# Aquascape (Driftwood) suggestions [PICS]



## shaman (May 23, 2010)

Sorry to double post, but wondering if I will get different opinions here compared to the general forum. Looking to set up this tank but just need some suggestions. Planning to have a carpet of HC in the foreground and stems in the back.

In my last thread several people suggested I get additional driftwood to complement this one, but I'm unable to figure out what kind of driftwood and what size would complement this. Also, where should I place additional driftwood?

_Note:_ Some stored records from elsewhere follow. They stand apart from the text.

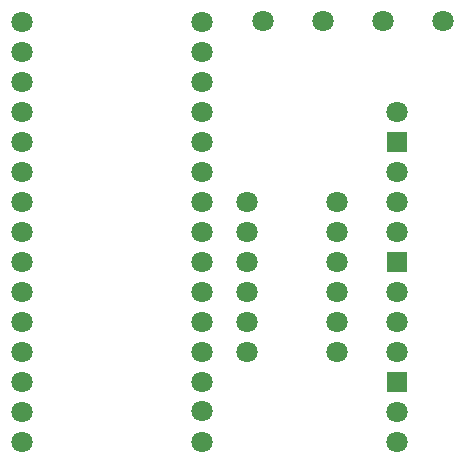
<source format=gbl>
%TF.GenerationSoftware,KiCad,Pcbnew,9.0.0*%
%TF.CreationDate,2025-03-08T00:26:58-08:00*%
%TF.ProjectId,server,73657276-6572-42e6-9b69-6361645f7063,v0.1*%
%TF.SameCoordinates,Original*%
%TF.FileFunction,Copper,L2,Bot*%
%TF.FilePolarity,Positive*%
%FSLAX46Y46*%
G04 Gerber Fmt 4.6, Leading zero omitted, Abs format (unit mm)*
G04 Created by KiCad (PCBNEW 9.0.0) date 2025-03-08 00:26:58*
%MOMM*%
%LPD*%
G01*
G04 APERTURE LIST*
%TA.AperFunction,ComponentPad*%
%ADD10C,1.800000*%
%TD*%
%TA.AperFunction,ComponentPad*%
%ADD11R,1.800000X1.800000*%
%TD*%
G04 APERTURE END LIST*
D10*
%TO.P,RGB_LED_ROUND2,1,R*%
%TO.N,Net-(RGB_LED_ROUND2-R)*%
X166380000Y-91440000D03*
D11*
%TO.P,RGB_LED_ROUND2,2,VCC*%
%TO.N,Net-(ESP32_Nano1-3.3V)*%
X166380000Y-93980000D03*
D10*
%TO.P,RGB_LED_ROUND2,3,G*%
%TO.N,Net-(RGB_LED_ROUND2-G)*%
X166380000Y-96520000D03*
%TO.P,RGB_LED_ROUND2,4,B*%
%TO.N,unconnected-(RGB_LED_ROUND2-B-Pad4)*%
X166380000Y-99060000D03*
%TD*%
%TO.P,R1,1*%
%TO.N,Net-(ESP32_Nano1-A5)*%
X153670000Y-88900000D03*
%TO.P,R1,2*%
%TO.N,Net-(RGB_LED_ROUND1-R)*%
X161290000Y-88900000D03*
%TD*%
%TO.P,ESP32_Nano1,1,TX1*%
%TO.N,unconnected-(ESP32_Nano1-TX1-Pad1)*%
X134630000Y-73660000D03*
%TO.P,ESP32_Nano1,2,RX0*%
%TO.N,unconnected-(ESP32_Nano1-RX0-Pad2)*%
X134630000Y-76200000D03*
%TO.P,ESP32_Nano1,3,RST*%
%TO.N,unconnected-(ESP32_Nano1-RST-Pad3)*%
X134630000Y-78740000D03*
%TO.P,ESP32_Nano1,4,GND*%
%TO.N,unconnected-(ESP32_Nano1-GND-Pad4)*%
X134630000Y-81280000D03*
%TO.P,ESP32_Nano1,5,D2*%
%TO.N,unconnected-(ESP32_Nano1-D2-Pad5)*%
X134630000Y-83820000D03*
%TO.P,ESP32_Nano1,6,D3*%
%TO.N,unconnected-(ESP32_Nano1-D3-Pad6)*%
X134630000Y-86360000D03*
%TO.P,ESP32_Nano1,7,D4*%
%TO.N,unconnected-(ESP32_Nano1-D4-Pad7)*%
X134630000Y-88900000D03*
%TO.P,ESP32_Nano1,8,D5*%
%TO.N,unconnected-(ESP32_Nano1-D5-Pad8)*%
X134630000Y-91440000D03*
%TO.P,ESP32_Nano1,9,D6*%
%TO.N,unconnected-(ESP32_Nano1-D6-Pad9)*%
X134630000Y-93980000D03*
%TO.P,ESP32_Nano1,10,D7*%
%TO.N,unconnected-(ESP32_Nano1-D7-Pad10)*%
X134630000Y-96520000D03*
%TO.P,ESP32_Nano1,11,D8*%
%TO.N,unconnected-(ESP32_Nano1-D8-Pad11)*%
X134630000Y-99060000D03*
%TO.P,ESP32_Nano1,12,D9*%
%TO.N,unconnected-(ESP32_Nano1-D9-Pad12)*%
X134630000Y-101600000D03*
%TO.P,ESP32_Nano1,13,D10*%
%TO.N,unconnected-(ESP32_Nano1-D10-Pad13)*%
X134630000Y-104140000D03*
%TO.P,ESP32_Nano1,14,D11*%
%TO.N,unconnected-(ESP32_Nano1-D11-Pad14)*%
X134630000Y-106680000D03*
%TO.P,ESP32_Nano1,15,D12*%
%TO.N,unconnected-(ESP32_Nano1-D12-Pad15)*%
X134630000Y-109220000D03*
%TO.P,ESP32_Nano1,16,D13*%
%TO.N,unconnected-(ESP32_Nano1-D13-Pad16)*%
X149870000Y-109220000D03*
%TO.P,ESP32_Nano1,17,3.3V*%
%TO.N,Net-(ESP32_Nano1-3.3V)*%
X149873472Y-106528102D03*
%TO.P,ESP32_Nano1,18,B0*%
%TO.N,unconnected-(ESP32_Nano1-B0-Pad18)*%
X149870000Y-104140000D03*
%TO.P,ESP32_Nano1,19,A0*%
%TO.N,Net-(ESP32_Nano1-A0)*%
X149870000Y-101600000D03*
%TO.P,ESP32_Nano1,20,A1*%
%TO.N,Net-(ESP32_Nano1-A1)*%
X149870000Y-99060000D03*
%TO.P,ESP32_Nano1,21,A2*%
%TO.N,Net-(ESP32_Nano1-A2)*%
X149870000Y-96520000D03*
%TO.P,ESP32_Nano1,22,A3*%
%TO.N,Net-(ESP32_Nano1-A3)*%
X149870000Y-93980000D03*
%TO.P,ESP32_Nano1,23,A4*%
%TO.N,Net-(ESP32_Nano1-A4)*%
X149870000Y-91440000D03*
%TO.P,ESP32_Nano1,24,A5*%
%TO.N,Net-(ESP32_Nano1-A5)*%
X149870000Y-88900000D03*
%TO.P,ESP32_Nano1,25,A6*%
%TO.N,Net-(2_PIN_CONNECTOR2-Pin_2)*%
X149870000Y-86360000D03*
%TO.P,ESP32_Nano1,26,A7*%
%TO.N,Net-(2_PIN_CONNECTOR2-Pin_1)*%
X149870000Y-83820000D03*
%TO.P,ESP32_Nano1,27,VBUS*%
%TO.N,unconnected-(ESP32_Nano1-VBUS-Pad27)*%
X149870000Y-81280000D03*
%TO.P,ESP32_Nano1,28,B1*%
%TO.N,unconnected-(ESP32_Nano1-B1-Pad28)*%
X149870000Y-78740000D03*
%TO.P,ESP32_Nano1,29,GND*%
%TO.N,Net-(2_PIN_CONNECTOR1-Pin_2)*%
X149870000Y-76200000D03*
%TO.P,ESP32_Nano1,30,VIN*%
%TO.N,Net-(2_PIN_CONNECTOR1-Pin_1)*%
X149870000Y-73660000D03*
%TD*%
%TO.P,R3,1*%
%TO.N,Net-(ESP32_Nano1-A3)*%
X153670000Y-93980000D03*
%TO.P,R3,2*%
%TO.N,Net-(RGB_LED_ROUND2-R)*%
X161290000Y-93980000D03*
%TD*%
%TO.P,R2,1*%
%TO.N,Net-(ESP32_Nano1-A4)*%
X153670000Y-91440000D03*
%TO.P,R2,2*%
%TO.N,Net-(RGB_LED_ROUND1-G)*%
X161290000Y-91440000D03*
%TD*%
%TO.P,2_PIN_CONNECTOR2,1,Pin_1*%
%TO.N,Net-(2_PIN_CONNECTOR2-Pin_1)*%
X165210000Y-73560000D03*
%TO.P,2_PIN_CONNECTOR2,2,Pin_2*%
%TO.N,Net-(2_PIN_CONNECTOR2-Pin_2)*%
X170290000Y-73560000D03*
%TD*%
%TO.P,RGB_LED_ROUND1,1,R*%
%TO.N,Net-(RGB_LED_ROUND1-R)*%
X166380000Y-81280000D03*
D11*
%TO.P,RGB_LED_ROUND1,2,VCC*%
%TO.N,Net-(ESP32_Nano1-3.3V)*%
X166380000Y-83820000D03*
D10*
%TO.P,RGB_LED_ROUND1,3,G*%
%TO.N,Net-(RGB_LED_ROUND1-G)*%
X166380000Y-86360000D03*
%TO.P,RGB_LED_ROUND1,4,B*%
%TO.N,unconnected-(RGB_LED_ROUND1-B-Pad4)*%
X166380000Y-88900000D03*
%TD*%
%TO.P,2_PIN_CONNECTOR1,1,Pin_1*%
%TO.N,Net-(2_PIN_CONNECTOR1-Pin_1)*%
X155040000Y-73560000D03*
%TO.P,2_PIN_CONNECTOR1,2,Pin_2*%
%TO.N,Net-(2_PIN_CONNECTOR1-Pin_2)*%
X160120000Y-73560000D03*
%TD*%
%TO.P,RGB_LED_ROUND3,1,R*%
%TO.N,Net-(RGB_LED_ROUND3-R)*%
X166370000Y-101600000D03*
D11*
%TO.P,RGB_LED_ROUND3,2,VCC*%
%TO.N,Net-(ESP32_Nano1-3.3V)*%
X166370000Y-104140000D03*
D10*
%TO.P,RGB_LED_ROUND3,3,G*%
%TO.N,Net-(RGB_LED_ROUND3-G)*%
X166370000Y-106680000D03*
%TO.P,RGB_LED_ROUND3,4,B*%
%TO.N,unconnected-(RGB_LED_ROUND3-B-Pad4)*%
X166370000Y-109220000D03*
%TD*%
%TO.P,R5,1*%
%TO.N,Net-(ESP32_Nano1-A1)*%
X153670000Y-99060000D03*
%TO.P,R5,2*%
%TO.N,Net-(RGB_LED_ROUND3-R)*%
X161290000Y-99060000D03*
%TD*%
%TO.P,R6,1*%
%TO.N,Net-(ESP32_Nano1-A0)*%
X153670000Y-101600000D03*
%TO.P,R6,2*%
%TO.N,Net-(RGB_LED_ROUND3-G)*%
X161290000Y-101600000D03*
%TD*%
%TO.P,R4,1*%
%TO.N,Net-(ESP32_Nano1-A2)*%
X153670000Y-96520000D03*
%TO.P,R4,2*%
%TO.N,Net-(RGB_LED_ROUND2-G)*%
X161290000Y-96520000D03*
%TD*%
M02*

</source>
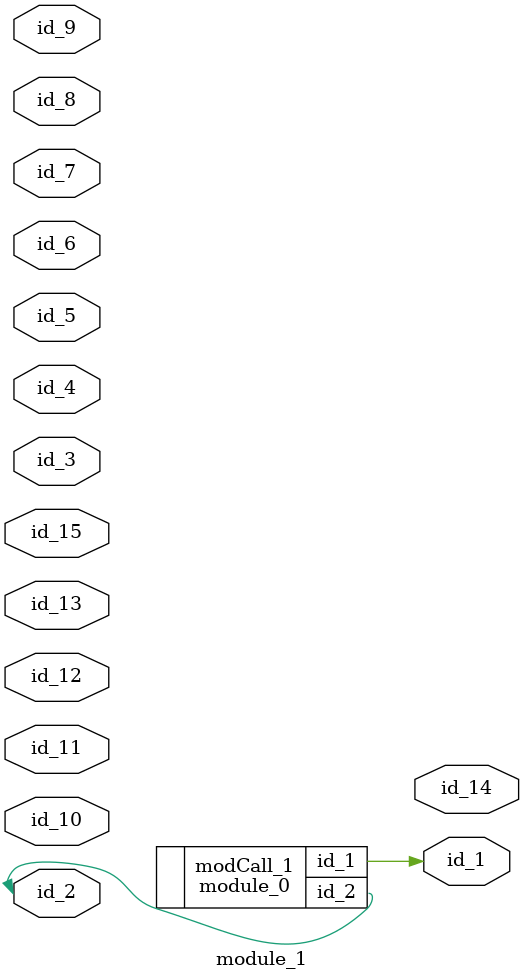
<source format=v>
module module_0 (
    id_1,
    id_2
);
  inout wire id_2;
  output wire id_1;
  wire id_3;
  assign id_1 = 1;
endmodule
module module_1 (
    id_1,
    id_2,
    id_3,
    id_4,
    id_5,
    id_6,
    id_7,
    id_8,
    id_9,
    id_10,
    id_11,
    id_12,
    id_13,
    id_14,
    id_15
);
  inout wire id_15;
  output wire id_14;
  inout wire id_13;
  input wire id_12;
  input wire id_11;
  inout wire id_10;
  input wire id_9;
  input wire id_8;
  inout wire id_7;
  input wire id_6;
  input wire id_5;
  inout wire id_4;
  input wire id_3;
  inout wire id_2;
  output wire id_1;
  module_0 modCall_1 (
      id_1,
      id_2
  );
endmodule

</source>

This tank really inspired me, and I would love to create an adaptation of this


----------



## StaleyDaBear (Apr 15, 2010)

If you are going for a more Iwagumi look like the one in the picture, I would suggest using rocks as a hardscape, for this is the true Iwagumi. If the driftwood is something you just can't let go of (and I wouldn't, that piece is amazing) I would suggest contrasting the thickness of the initial piece of driftwood, with a slender, branchy piece not only for size constraints, but as I said to contrast aesthitically the beauty of your tank.


----------



## shaman (May 23, 2010)

Regarding complementary driftwood, where should I place it? what kind of driftwood should I get, how big do you reckon? length & height? I've been thinking about it and the only real place it would look good is lying flat across the foreground..maybe the whole length of the foreground and the height I'm thinking I should base roughly on the golden ratio? Am I on the right track?


----------



## shaman (May 23, 2010)

Got a branchy piece, How does it look? Keep it or not?

































Should I add anything else, or is this enough?


----------